On 30.03.2022 23:00, Ruben Perez via Boost wrote:
> Hi all,
>
> I would like to propose my MySQL client library for inclusion in Boost. The
> library features asynchronous communication with MySQL and MariaDB servers,
> allowing the user to use txt queries and prepared statements. The library
> is based on Boost.Asio and follows its asynchronous model (in a similar way
> Boost.Beast does).
>
> The library is specific to MySQL and MariaDB systems, and is not intended
> as a SQL framework or ORM. It fits use cases like HTTP servers (possibly
> already using Beast), ETL pipelines or any other application that needs to
> access a MySQL database and wants to benefit from Asio's asynchrony.
>
> Please note that the library is a full implementation of MySQL wire
> protocol and does not use libmysqlclient under the hood.

Great work!

Although MariaDB is a fork of MySQL and still to a large degree is
compatible, at least in the simple and most common cases, both DBMSs are
adding features independently and are diverging more and more.

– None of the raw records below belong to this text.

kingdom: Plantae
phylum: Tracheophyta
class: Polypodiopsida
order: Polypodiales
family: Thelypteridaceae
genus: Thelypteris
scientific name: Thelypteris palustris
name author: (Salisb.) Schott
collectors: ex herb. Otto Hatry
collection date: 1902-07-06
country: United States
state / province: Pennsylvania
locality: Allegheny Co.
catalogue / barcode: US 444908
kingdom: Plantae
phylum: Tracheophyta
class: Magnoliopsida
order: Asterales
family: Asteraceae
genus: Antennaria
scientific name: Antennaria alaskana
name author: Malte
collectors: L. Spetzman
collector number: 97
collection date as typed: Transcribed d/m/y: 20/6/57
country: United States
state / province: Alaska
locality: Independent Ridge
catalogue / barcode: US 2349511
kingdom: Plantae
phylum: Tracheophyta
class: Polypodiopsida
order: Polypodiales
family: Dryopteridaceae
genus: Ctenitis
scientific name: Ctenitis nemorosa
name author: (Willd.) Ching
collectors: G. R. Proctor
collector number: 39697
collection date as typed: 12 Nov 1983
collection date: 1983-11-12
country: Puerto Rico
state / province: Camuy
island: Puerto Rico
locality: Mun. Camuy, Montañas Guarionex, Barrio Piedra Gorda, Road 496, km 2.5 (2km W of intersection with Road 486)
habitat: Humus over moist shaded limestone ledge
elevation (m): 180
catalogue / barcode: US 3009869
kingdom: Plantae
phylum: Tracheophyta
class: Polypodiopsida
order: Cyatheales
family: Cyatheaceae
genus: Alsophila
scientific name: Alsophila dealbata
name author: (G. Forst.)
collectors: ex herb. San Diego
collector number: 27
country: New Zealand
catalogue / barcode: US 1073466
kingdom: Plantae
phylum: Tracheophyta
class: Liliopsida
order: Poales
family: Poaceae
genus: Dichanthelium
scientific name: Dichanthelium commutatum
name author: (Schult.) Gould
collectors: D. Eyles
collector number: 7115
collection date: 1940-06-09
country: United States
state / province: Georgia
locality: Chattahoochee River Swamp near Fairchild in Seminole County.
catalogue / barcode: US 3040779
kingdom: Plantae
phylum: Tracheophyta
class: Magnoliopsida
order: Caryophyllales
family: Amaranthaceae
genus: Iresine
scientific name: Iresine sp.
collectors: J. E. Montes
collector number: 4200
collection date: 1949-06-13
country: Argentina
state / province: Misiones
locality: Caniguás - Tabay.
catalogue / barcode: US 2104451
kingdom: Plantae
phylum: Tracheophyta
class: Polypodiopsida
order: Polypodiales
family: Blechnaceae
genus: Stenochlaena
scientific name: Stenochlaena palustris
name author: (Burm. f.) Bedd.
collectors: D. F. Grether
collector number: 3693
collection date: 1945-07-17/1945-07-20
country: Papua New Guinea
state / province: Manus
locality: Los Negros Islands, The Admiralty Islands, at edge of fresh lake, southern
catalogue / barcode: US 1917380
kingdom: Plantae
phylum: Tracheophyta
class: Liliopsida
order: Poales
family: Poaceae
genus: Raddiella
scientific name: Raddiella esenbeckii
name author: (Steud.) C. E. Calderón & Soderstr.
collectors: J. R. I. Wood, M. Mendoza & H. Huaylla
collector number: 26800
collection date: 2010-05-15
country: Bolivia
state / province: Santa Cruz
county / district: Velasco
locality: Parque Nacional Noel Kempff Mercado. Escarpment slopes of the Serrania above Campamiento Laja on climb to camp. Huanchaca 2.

I work at MySQL Engineering at Oracle, and I've seen other attempts to
treat MySQL and MariaDB as two variations of the same product, e.g., in
packaging in Linux distros and client applications. As the DBMSs diverge
more and more, these attempts usually fail, and the DBMSs have to be
treated as two completely different DBMSs, like MySQL and Postgres.

AFAIK, the basic protocol is still the same in both DBMSs, but new
extensions are implemented in one and not the other, and there is no
guarantee that they will remain compatible. I wouldn't be surprised if
there are already subtle protocol differences when enabling some of the
most recent extensions.

I believe that in the long term the protocols will diverge more. Is the
library designed in a way that can handle growing differences, and maybe
a complete protocol incompatibility, in the future?